### THE PROBLEM
Copy the lines of the records below word for word, starting at the line containing "Rendered at 2576 by 1449 pixels." and ending at the line containing "text_box Satellite 6 Server".

## BEGIN INFORMATION SHOWN

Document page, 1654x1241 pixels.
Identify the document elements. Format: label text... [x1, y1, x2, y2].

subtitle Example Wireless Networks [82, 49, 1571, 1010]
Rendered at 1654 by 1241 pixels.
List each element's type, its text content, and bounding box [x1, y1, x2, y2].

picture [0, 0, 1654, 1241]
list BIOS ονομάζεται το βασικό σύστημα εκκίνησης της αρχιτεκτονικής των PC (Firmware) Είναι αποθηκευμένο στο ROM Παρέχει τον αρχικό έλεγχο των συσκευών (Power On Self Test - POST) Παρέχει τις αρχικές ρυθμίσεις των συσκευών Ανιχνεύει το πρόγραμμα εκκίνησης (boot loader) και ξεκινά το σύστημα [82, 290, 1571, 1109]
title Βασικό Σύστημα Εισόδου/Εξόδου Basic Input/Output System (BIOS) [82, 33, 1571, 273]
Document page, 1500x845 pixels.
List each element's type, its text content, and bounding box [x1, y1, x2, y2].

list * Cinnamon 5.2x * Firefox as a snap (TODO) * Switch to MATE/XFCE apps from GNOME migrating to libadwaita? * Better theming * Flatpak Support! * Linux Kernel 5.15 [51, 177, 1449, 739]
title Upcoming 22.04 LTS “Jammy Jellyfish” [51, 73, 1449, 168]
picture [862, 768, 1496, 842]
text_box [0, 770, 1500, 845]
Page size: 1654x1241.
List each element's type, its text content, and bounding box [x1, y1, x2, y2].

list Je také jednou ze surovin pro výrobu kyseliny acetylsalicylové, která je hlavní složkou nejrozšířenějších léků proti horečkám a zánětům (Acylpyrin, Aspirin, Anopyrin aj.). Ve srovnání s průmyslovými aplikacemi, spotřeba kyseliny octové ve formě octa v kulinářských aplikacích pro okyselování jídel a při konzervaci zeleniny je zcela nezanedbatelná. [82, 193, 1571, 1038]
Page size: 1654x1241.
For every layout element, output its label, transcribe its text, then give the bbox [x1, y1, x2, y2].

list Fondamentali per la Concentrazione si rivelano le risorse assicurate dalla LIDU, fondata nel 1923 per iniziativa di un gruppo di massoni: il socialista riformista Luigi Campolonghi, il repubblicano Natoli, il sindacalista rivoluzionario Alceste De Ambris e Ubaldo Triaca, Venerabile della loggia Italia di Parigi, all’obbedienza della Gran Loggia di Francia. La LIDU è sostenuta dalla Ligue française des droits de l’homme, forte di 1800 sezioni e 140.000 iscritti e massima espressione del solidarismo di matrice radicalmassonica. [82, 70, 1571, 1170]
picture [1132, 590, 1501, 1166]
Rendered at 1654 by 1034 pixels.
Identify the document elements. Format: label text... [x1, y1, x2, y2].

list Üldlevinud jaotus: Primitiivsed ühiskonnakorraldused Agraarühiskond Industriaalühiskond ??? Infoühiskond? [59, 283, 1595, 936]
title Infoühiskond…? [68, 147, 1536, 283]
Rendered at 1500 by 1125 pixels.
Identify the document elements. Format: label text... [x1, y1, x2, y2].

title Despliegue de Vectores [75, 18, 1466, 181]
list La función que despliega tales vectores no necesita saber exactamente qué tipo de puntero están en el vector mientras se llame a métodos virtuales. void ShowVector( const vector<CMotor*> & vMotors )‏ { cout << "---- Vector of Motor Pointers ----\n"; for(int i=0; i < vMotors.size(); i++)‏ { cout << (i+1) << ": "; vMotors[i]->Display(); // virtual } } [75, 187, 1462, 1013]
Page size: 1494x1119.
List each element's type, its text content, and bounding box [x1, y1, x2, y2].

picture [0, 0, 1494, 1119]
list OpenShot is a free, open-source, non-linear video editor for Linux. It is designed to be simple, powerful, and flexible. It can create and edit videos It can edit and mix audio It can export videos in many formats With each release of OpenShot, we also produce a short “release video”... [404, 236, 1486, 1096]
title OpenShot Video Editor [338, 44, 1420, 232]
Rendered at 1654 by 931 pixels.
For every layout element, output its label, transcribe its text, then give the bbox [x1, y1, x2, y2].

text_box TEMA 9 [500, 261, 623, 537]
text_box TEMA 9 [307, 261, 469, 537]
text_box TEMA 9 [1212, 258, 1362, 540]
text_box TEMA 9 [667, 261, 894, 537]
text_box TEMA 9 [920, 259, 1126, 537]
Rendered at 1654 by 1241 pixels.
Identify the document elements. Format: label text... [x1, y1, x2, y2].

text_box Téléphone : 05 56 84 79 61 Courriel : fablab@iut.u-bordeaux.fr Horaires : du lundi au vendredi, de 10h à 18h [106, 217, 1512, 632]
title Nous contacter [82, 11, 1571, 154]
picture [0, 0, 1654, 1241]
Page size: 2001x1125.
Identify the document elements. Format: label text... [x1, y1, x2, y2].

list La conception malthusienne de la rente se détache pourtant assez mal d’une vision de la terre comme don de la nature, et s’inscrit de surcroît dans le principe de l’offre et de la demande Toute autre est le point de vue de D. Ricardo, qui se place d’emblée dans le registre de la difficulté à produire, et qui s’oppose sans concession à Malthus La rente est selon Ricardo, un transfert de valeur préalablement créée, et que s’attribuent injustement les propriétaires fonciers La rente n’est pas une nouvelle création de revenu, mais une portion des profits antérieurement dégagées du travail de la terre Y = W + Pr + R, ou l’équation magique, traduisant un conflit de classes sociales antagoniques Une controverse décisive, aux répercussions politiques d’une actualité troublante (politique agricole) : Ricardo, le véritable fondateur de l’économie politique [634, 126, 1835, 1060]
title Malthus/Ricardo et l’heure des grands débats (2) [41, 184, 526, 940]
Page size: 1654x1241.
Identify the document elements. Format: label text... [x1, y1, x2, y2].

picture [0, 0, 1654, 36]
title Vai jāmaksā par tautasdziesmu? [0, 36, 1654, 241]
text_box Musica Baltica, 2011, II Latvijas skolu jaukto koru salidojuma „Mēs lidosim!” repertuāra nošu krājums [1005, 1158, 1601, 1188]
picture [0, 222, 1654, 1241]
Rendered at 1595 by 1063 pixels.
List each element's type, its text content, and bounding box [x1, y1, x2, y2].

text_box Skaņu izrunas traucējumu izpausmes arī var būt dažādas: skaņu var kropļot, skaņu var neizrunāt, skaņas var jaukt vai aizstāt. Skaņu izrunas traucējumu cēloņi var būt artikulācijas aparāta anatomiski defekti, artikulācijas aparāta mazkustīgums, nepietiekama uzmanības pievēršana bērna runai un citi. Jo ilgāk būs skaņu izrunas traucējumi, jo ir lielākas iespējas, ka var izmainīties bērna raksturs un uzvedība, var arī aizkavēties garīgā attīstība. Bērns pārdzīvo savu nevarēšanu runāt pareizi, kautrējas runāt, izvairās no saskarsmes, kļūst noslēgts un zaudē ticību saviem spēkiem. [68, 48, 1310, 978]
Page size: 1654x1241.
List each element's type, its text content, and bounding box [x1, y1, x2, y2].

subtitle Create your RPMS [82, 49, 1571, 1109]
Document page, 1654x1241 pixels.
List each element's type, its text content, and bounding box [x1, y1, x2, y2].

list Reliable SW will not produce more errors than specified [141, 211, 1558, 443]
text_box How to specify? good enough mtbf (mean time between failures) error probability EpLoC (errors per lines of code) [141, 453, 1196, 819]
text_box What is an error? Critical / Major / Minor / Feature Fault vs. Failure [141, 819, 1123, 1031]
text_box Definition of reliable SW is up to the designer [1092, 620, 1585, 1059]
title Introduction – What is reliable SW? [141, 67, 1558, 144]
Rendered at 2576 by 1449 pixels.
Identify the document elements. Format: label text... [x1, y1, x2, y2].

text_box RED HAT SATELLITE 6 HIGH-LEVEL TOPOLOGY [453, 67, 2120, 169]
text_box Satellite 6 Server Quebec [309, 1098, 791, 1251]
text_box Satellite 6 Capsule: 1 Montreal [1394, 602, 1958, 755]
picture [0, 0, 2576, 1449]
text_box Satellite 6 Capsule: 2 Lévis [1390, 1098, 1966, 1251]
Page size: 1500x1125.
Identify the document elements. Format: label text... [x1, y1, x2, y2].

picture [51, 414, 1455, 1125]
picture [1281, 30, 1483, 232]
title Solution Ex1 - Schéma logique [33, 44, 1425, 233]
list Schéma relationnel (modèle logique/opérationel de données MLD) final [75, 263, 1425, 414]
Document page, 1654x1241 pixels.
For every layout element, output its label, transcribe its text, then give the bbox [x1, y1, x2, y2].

## END INFORMATION SHOWN

### SOLVED EXERCISE
Rendered at 2576 by 1449 pixels.
Identify the document elements. Format: label text... [x1, y1, x2, y2].

text_box RED HAT SATELLITE 6 HIGH-LEVEL TOPOLOGY [453, 67, 2120, 169]
text_box Satellite 6 Server Quebec [309, 1098, 791, 1251]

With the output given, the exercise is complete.